*** Passage to read ***
# Long Time Lurker



## ATLRoach (Jan 25, 2018)

Hello All,

Long time lurker but about to step foot into the Microskiff game. My wife and I are deciding to sell off my Kayaks and move to skiff to allow my daughter to join in the fun of fishing.

I'm looking to buy a Hog island with a jet to fish all the rivers I have enjoyed with kayaks chasing stripers.


----------



## Moonpie (May 12, 2020)

You may want to check out Big Franks Outdoors. They sell Hog Island boats and have a few videos featuring the boats, including ones with jet drives. I just purchased a Santee 160 CC and they delivered it to my home.


----------



## RMULLEN (Jul 11, 2018)

I have a fully loaded 2017 HI skiff paired with a 2017 Tohatsu 50/35 jet on an EZ loader trailer. $17,800. Set up with every option: polling platform with pole and pole mounts. U bar brace rail. I-pilot with spot lock and remote, oar locks and oars. Garage kept. Less than 100 hrs on motor.


----------



## ATLRoach (Jan 25, 2018)

Thanks for letting me know about the HI. PM inbound.


----------



## RMULLEN (Jul 11, 2018)

More pics


----------



## Backwater (Dec 14, 2014)

So....are you introducing yourself and telling us about your skiff or are you trying to sell it. If trying to sell it, I would repost this on the *Microskiffs For Sale *section of the classifies of this site and edit your Intro to an intro telling us who you are and things about yourself.


----------
*** End of Passage to read ***
Task item: In the forum thread above about buying a microskiff, what price does RMULLEN ask for the 2017 HI skiff with the Tohatsu jet and trailer?
*** Provided material ***
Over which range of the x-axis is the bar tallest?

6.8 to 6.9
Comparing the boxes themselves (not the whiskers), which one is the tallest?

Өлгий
*** End of Provided material ***
*** Provided material ***
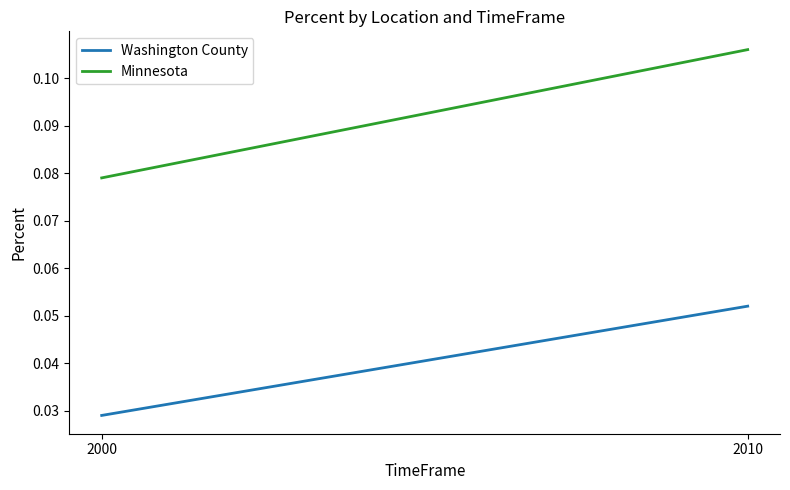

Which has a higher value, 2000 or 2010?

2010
*** End of Provided material ***
*** Provided material ***
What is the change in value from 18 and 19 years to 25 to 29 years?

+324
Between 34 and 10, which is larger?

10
*** End of Provided material ***
Answer box: $17,800